Вот и всё, легко и быстро

----------


## SDS

У меня  стоит МРС, но фильмы все на КМР с ярлыка "заряжены".
Перезарядить надо или плей-лист для МРС делать?

----------


## Mouse

Полезная штука. 
SDS, правым кликом по файлу/ открыть с помощью/ выбирать программу/ выбираем нужный проигрыватель и ставим птичку "Использовать данную программу по умолчанию для выбранных типов файлов" - Поставить MPC, наделать скринов, а потом опять поставить любимый проигрыватель по умолчанию.

----------


## JAHolper

просмотренные фильмы надо удалять

----------


## Sanych

> Полезная штука. 
> SDS, правым кликом по файлу/ открыть с помощью/ выбирать программу/ выбираем нужный проигрыватель и ставим птичку "Использовать данную программу по умолчанию для выбранных типов файлов" - Поставить MPC, наделать скринов, а потом опять поставить любимый проигрыватель по умолчанию.


У меня так же MPC не основной, я так и делал, только птичку не ставил - использовать по умолчанию. Просто открыл разово, так скажем.

----------


## SDS

_Мне про WindowsXP - его "птички" и "мульки" в  службах, свойствах, реестре - объснять не надо, знаний достаточно._


Я  про другое спрашивал - про плей-лист.
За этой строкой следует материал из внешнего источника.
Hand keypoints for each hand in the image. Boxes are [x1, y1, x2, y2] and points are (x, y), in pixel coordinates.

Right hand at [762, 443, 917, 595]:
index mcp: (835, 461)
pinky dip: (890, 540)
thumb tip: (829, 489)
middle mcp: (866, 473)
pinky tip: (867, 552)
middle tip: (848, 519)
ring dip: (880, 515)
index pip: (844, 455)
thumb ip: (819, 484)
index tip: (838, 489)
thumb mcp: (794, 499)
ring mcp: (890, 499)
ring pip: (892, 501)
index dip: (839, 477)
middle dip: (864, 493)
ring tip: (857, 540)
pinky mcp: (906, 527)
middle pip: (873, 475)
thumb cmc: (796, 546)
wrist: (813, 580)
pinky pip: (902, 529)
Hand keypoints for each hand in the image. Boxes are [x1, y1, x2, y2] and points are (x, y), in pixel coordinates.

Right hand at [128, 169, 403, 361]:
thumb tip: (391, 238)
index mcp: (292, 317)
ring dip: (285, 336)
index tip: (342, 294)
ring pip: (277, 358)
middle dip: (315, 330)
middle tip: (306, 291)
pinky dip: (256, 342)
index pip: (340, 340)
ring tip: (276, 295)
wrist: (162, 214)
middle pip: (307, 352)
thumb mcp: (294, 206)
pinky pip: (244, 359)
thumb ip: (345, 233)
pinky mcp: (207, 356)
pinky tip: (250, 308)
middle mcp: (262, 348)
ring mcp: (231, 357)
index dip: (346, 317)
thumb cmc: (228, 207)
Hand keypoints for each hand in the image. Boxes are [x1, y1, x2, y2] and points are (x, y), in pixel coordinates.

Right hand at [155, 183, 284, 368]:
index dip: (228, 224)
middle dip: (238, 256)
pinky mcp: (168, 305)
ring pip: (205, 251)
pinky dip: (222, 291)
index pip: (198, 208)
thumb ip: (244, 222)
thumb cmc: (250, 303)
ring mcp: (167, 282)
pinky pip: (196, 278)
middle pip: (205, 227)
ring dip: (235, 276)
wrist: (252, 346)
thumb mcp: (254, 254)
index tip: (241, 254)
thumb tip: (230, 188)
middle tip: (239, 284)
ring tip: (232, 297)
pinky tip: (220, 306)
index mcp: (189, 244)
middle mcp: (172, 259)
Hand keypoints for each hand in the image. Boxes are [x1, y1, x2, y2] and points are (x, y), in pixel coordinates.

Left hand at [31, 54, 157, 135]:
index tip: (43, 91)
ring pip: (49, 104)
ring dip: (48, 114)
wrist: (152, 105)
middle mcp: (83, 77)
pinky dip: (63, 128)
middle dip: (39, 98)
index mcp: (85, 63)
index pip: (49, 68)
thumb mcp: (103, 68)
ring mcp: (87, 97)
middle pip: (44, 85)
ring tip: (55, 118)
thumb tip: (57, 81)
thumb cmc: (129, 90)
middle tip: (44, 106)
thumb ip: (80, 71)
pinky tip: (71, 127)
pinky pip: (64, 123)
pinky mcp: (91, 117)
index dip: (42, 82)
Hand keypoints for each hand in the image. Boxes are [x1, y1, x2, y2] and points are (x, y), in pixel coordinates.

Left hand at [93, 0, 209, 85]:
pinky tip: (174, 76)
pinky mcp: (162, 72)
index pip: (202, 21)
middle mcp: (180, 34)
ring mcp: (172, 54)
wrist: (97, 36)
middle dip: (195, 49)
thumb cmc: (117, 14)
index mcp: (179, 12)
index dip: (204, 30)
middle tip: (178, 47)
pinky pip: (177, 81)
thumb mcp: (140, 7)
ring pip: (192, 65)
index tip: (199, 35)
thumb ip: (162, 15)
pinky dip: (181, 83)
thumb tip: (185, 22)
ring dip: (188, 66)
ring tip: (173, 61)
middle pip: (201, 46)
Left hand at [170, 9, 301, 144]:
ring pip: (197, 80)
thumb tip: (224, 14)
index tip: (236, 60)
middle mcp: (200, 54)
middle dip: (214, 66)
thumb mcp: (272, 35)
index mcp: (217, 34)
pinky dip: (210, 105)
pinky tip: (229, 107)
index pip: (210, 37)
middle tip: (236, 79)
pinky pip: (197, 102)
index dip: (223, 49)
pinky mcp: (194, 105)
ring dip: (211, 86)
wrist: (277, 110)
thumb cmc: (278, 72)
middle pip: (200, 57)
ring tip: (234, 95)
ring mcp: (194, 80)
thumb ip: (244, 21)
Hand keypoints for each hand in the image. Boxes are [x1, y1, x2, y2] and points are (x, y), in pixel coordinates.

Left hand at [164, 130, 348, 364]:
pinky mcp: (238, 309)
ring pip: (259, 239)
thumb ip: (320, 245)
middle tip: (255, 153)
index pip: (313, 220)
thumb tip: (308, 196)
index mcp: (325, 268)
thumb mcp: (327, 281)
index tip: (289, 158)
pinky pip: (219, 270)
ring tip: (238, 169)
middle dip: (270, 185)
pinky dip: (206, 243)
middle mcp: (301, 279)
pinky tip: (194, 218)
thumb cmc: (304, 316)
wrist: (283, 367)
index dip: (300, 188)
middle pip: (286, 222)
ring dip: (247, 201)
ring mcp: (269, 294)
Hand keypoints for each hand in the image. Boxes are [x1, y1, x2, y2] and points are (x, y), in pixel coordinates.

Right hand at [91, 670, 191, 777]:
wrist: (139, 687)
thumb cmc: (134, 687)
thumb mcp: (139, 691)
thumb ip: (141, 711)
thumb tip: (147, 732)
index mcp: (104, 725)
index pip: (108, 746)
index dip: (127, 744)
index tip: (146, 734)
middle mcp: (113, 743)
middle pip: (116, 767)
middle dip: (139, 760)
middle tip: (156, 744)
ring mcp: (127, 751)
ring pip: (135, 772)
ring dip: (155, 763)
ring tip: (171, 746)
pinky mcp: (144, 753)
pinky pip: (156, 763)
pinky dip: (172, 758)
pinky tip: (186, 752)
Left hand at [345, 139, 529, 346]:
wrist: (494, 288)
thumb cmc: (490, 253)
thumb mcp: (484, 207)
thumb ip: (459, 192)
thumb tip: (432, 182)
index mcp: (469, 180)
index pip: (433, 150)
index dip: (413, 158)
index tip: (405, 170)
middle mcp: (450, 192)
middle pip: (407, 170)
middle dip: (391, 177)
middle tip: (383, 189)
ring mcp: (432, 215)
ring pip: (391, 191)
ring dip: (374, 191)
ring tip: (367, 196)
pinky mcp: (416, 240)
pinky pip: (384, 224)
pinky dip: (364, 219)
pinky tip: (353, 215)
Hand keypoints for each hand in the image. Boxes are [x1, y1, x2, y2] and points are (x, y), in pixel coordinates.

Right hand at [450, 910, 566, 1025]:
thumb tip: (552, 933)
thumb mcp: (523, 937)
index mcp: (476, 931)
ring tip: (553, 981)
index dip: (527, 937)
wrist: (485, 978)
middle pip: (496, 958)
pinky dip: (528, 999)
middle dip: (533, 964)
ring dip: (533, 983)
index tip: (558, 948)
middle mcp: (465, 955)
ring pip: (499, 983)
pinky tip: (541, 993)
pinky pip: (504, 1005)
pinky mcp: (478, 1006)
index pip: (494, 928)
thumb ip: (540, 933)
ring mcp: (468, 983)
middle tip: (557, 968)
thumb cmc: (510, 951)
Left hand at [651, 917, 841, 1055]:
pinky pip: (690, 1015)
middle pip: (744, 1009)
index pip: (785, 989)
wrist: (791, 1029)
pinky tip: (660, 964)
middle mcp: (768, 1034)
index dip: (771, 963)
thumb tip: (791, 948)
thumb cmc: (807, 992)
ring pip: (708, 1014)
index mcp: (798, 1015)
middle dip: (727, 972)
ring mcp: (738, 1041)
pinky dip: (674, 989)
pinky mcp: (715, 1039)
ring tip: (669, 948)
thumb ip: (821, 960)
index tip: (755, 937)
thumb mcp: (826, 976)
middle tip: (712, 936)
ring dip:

Мне теперь все фильмы через МРС по -новому крутить для плей-листа, или если я по умолчанию файлы на него заряжу - он сам потом их найдёт и картинку выдаст?

----------


## Sanych

Один фильм надо открыть в МРС. Нажать на Стоп и сделать с него скрин по инструкци.

----------


## SDS

Получилось  только всё error на путь кидал, пока я ему не прописал.

----------


## Sanych

Отлично, только лучше делать 5 на 5. Более квадратный и чаще кадровка, как раз не много и не мало получается.

----------


## SDS

Этот плеер с виду только убогий. С кодеками он в порядке. Я фильмы, если на нём смотрю - в плейлист заношу, чтоб потом по папкам не искать.
У меня широкий формат, лучше получается 5х6.

----------